## [Exercise description]
Swap "locality" for "place" throughout the material and write all of it out again with nothing else changed. Leave the pictures out.

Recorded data
--- begin ---

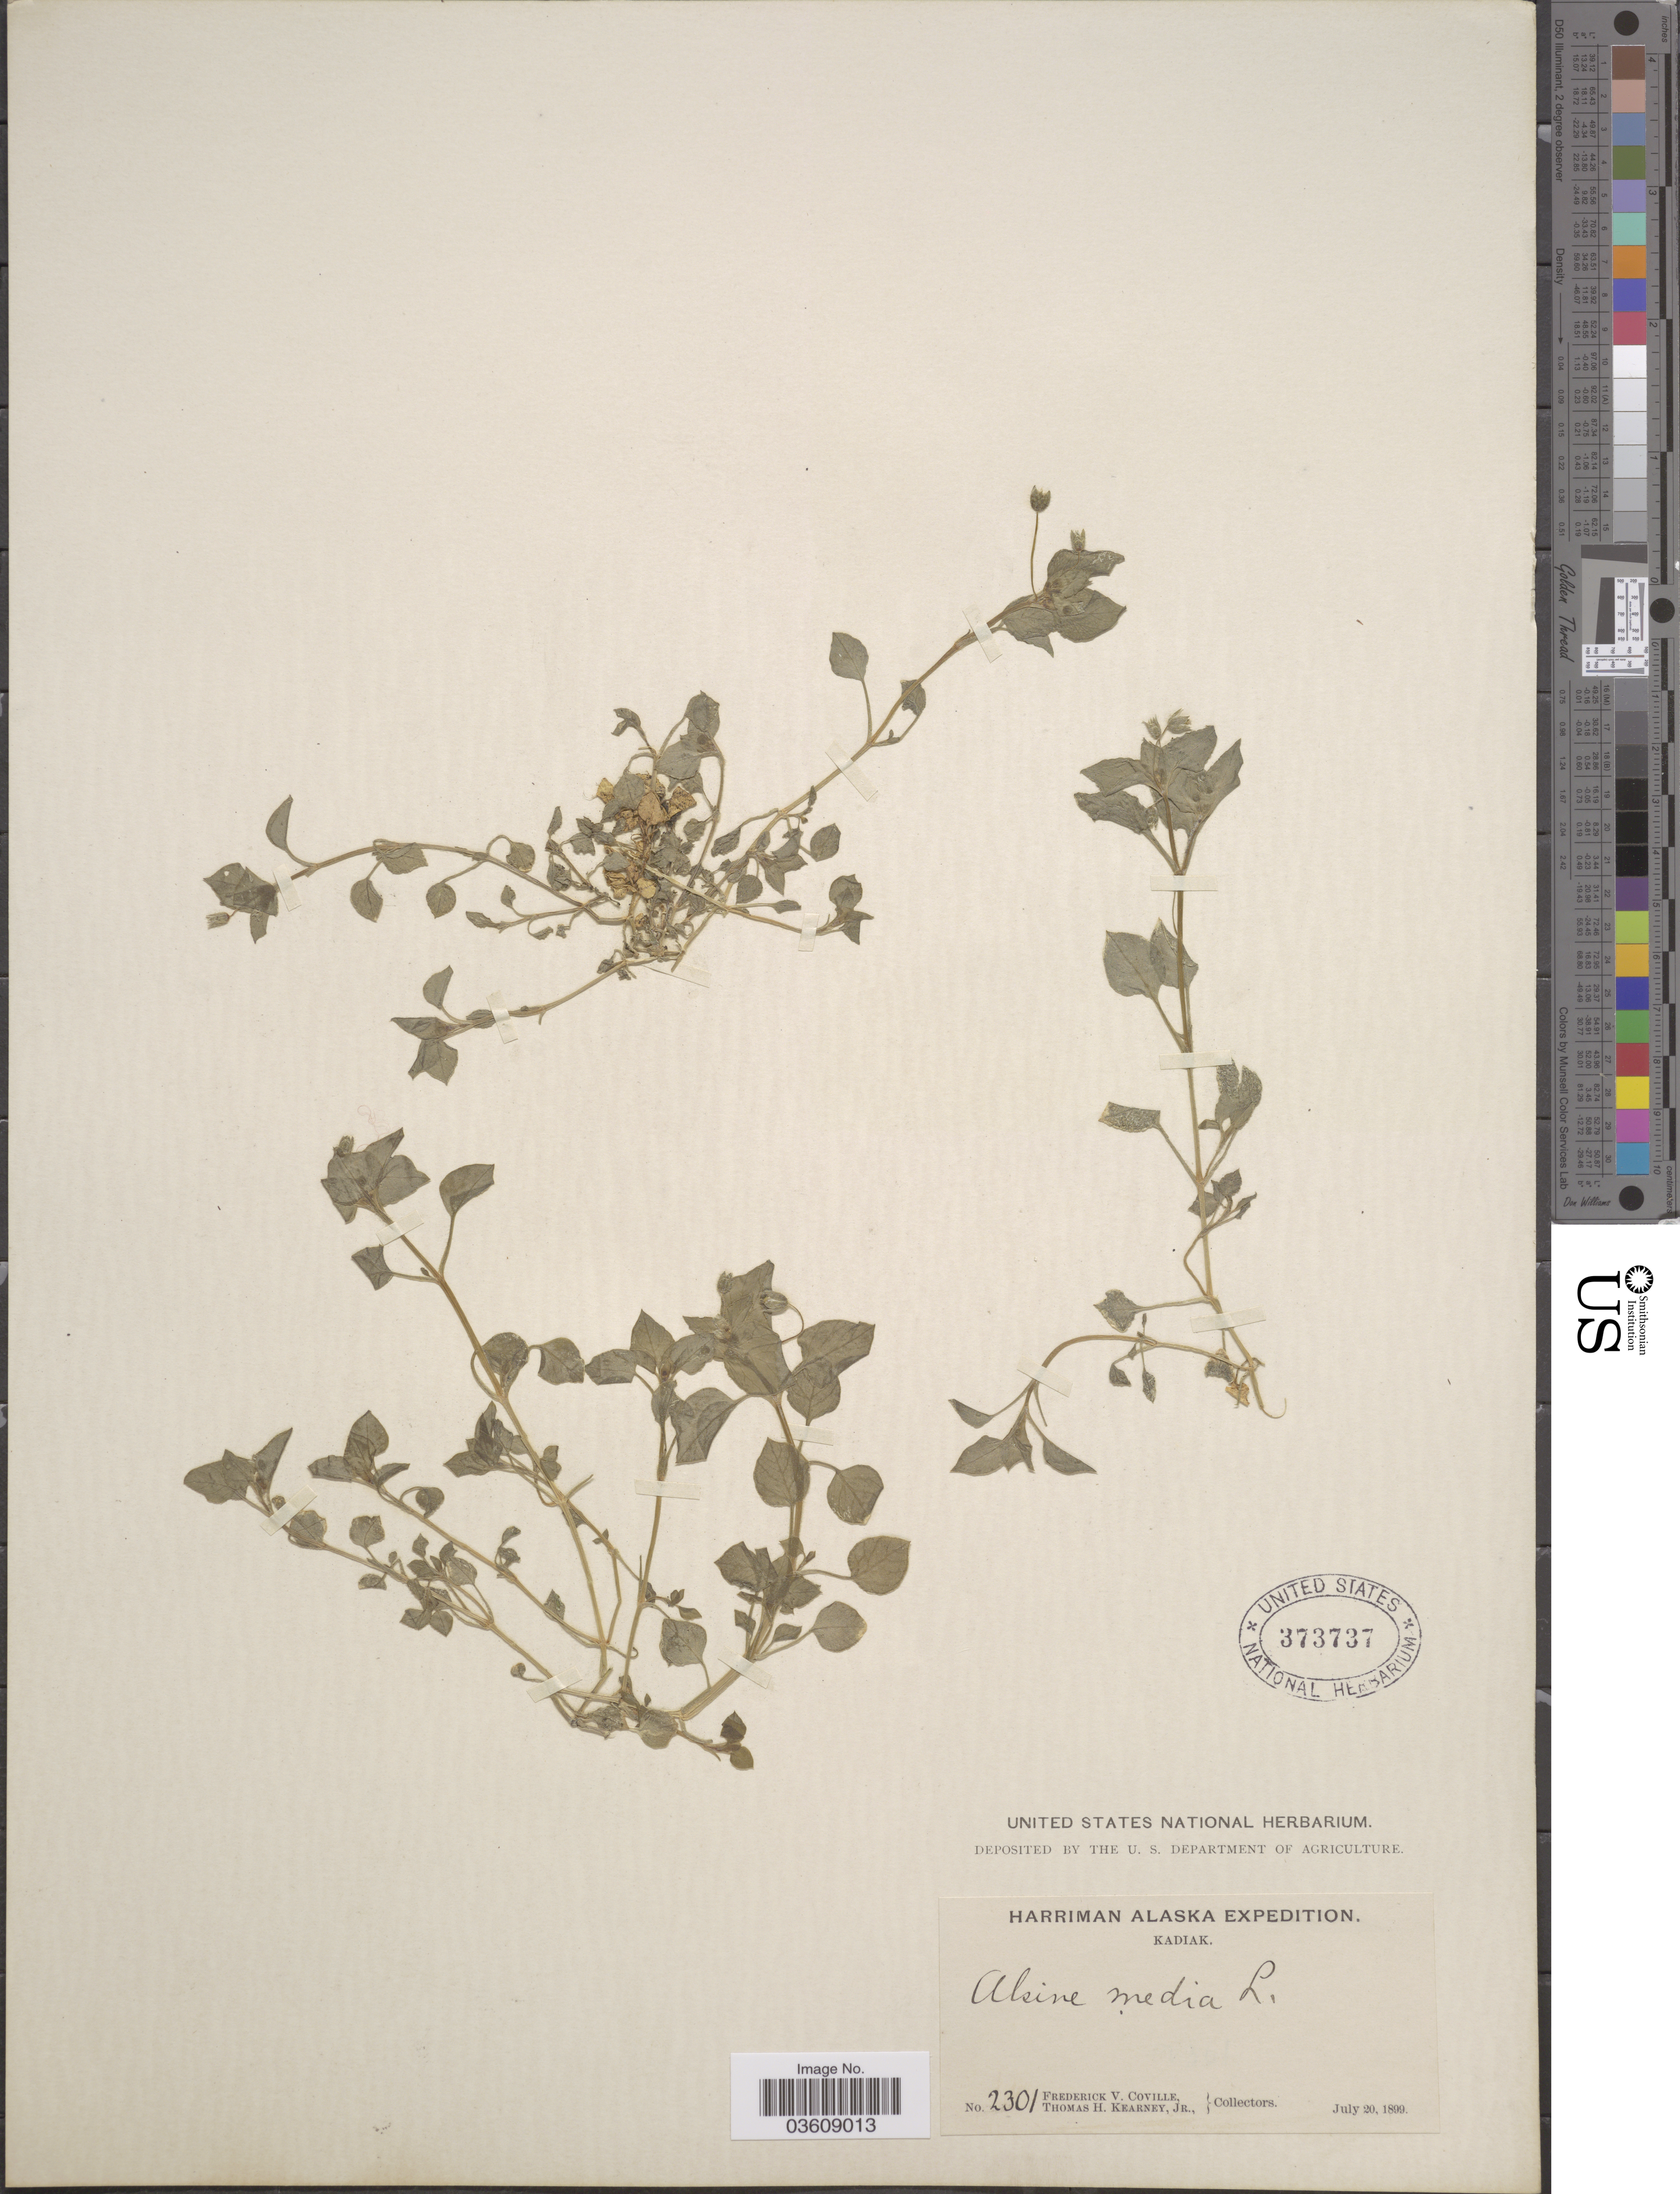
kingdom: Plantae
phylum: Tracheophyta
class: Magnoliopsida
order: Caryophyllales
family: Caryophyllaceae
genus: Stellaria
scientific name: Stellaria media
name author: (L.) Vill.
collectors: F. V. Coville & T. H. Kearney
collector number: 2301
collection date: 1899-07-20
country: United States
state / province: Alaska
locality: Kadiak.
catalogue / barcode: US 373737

--- end ---

## [Worked solution]
kingdom: Plantae
phylum: Tracheophyta
class: Magnoliopsida
order: Caryophyllales
family: Caryophyllaceae
genus: Stellaria
scientific name: Stellaria media
name author: (L.) Vill.
collectors: F. V. Coville & T. H. Kearney
collector number: 2301
collection date: 1899-07-20
country: United States
state / province: Alaska
place: Kadiak.
catalogue / barcode: US 373737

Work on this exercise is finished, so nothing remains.